If no such evidence is available, the consular officer will advise you at the time of your application what alternatives you may have for proving your presence in the United States.

Using the passport stamps as proof of physical presence

If you plan to use your previous passports with the entry/exit stamps we suggest the following tips:

  • Please be sure to include all passport stamps on the detail of the DS-2029 form, if the officer concludes that not all of the stamps are on the details your application might be rejected.
  • If you have frequent travel to Ecuador, you can request a “movimiento migratorio” from the Immigration Office in Ecuador.  This will not show you when you were in the U.S. but can serve you as a guide on the dates that don’t need to be included on the DS-2029 physical presence detail. We recommend that you bring this movimiento migratorio if you have requested one.
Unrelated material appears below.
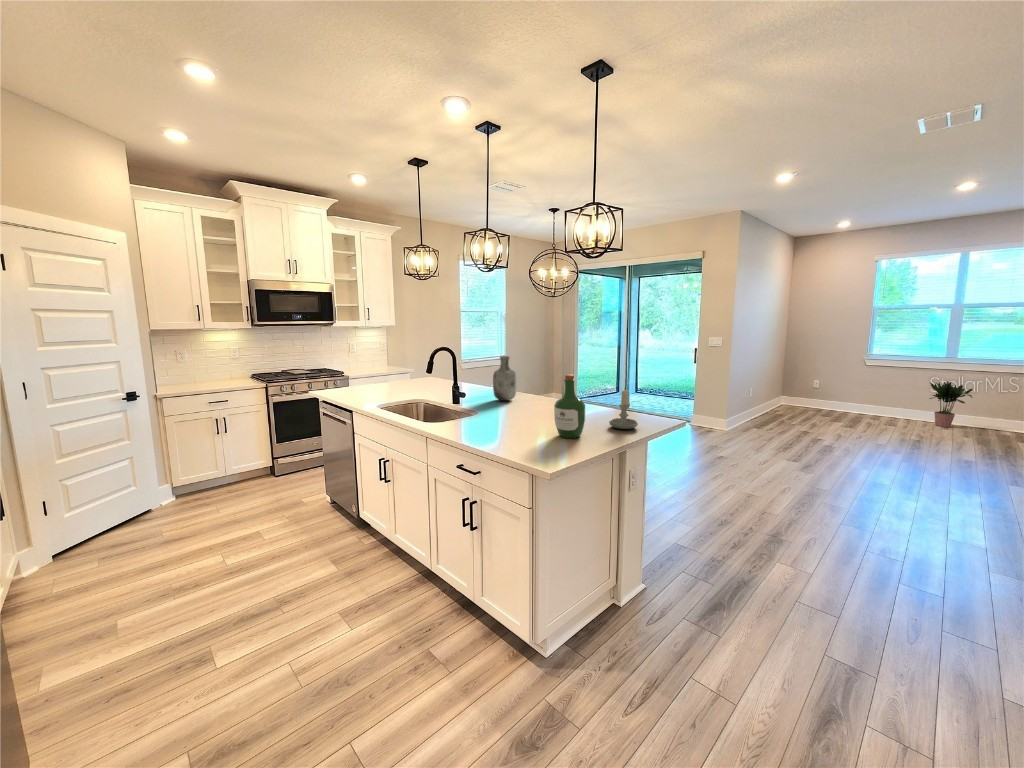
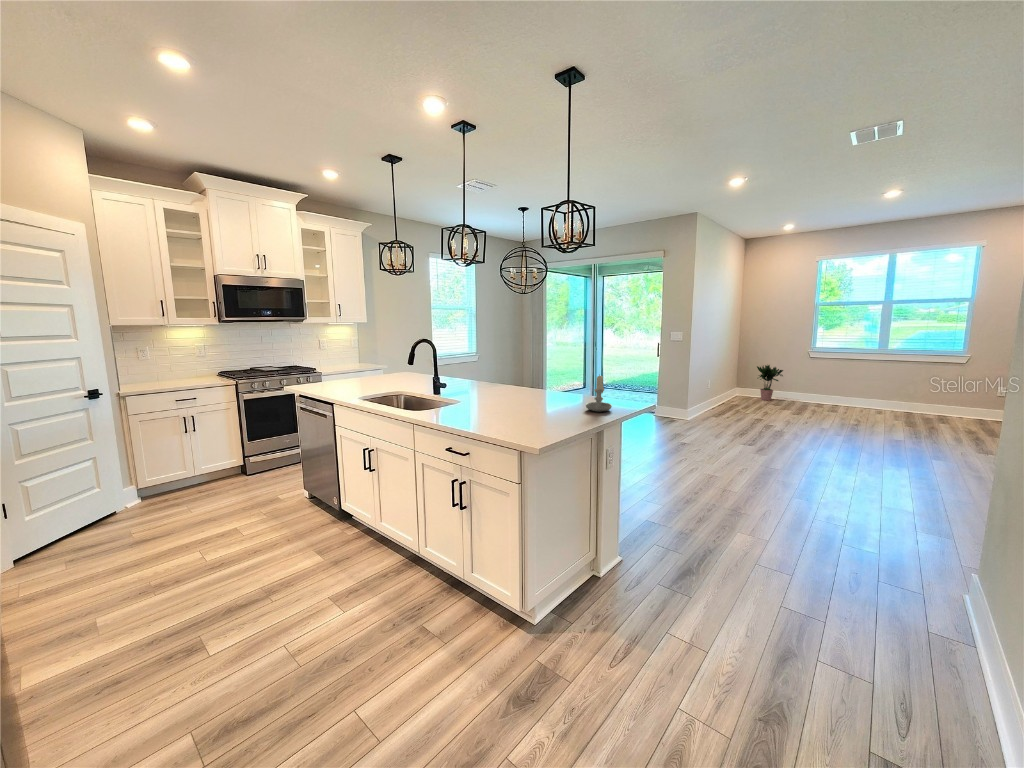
vase: present [493,356,517,401] -> none [473,348,495,391]
wine bottle: present [554,374,585,438] -> none [536,361,565,420]
potted plant: present [929,381,973,427] -> present [757,365,783,401]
Make sure you have reviewed all the requirements on this webpage and email us to make an appointment.

Please email the applicant’s birth certificate and the first two pages (page 1 of 7 and 2 of 7, not the instructions) of the DS-2029 form to the Consular Section where you wish to have your appointment.

Our mailboxes have a 2MB limit, if your files are over this size please split or compress the files. We recommend you send the files in PDF format.

Send the e-mail to: U.S. Embassy in Quito

If you would like to apply at the Consular Section in the U.S. Consulate in Guayaquil, please send the e-mail to guayaquilcrba@state.gov Please use your child’s name as the subject of the email.

Come to the assigned appointment with your child., the other parent, and the list of required documents

You may apply at the Consular Section of your choice but we recommend that you apply in the Consular Section that covers your district.

The Consular Districts are divided in provinces.

The U.S. Embassy in Quito covers: Bolivar, Carchi, Chimborazo, Cotopaxi, Esmeraldas, Imbabura, Pastaza, Pichincha, Morona Santiago, Napo, Orellana, Santo Domingo de los Tsachilas, Sucumbios and Tungurahua.

The U.S. Consulate in Guayaquil covers: Azuay, Cañar, El Oro, Galápagos, Guayas, Loja, Los Ríos, Manabí, Santa Elena and Zamora Chinchipe.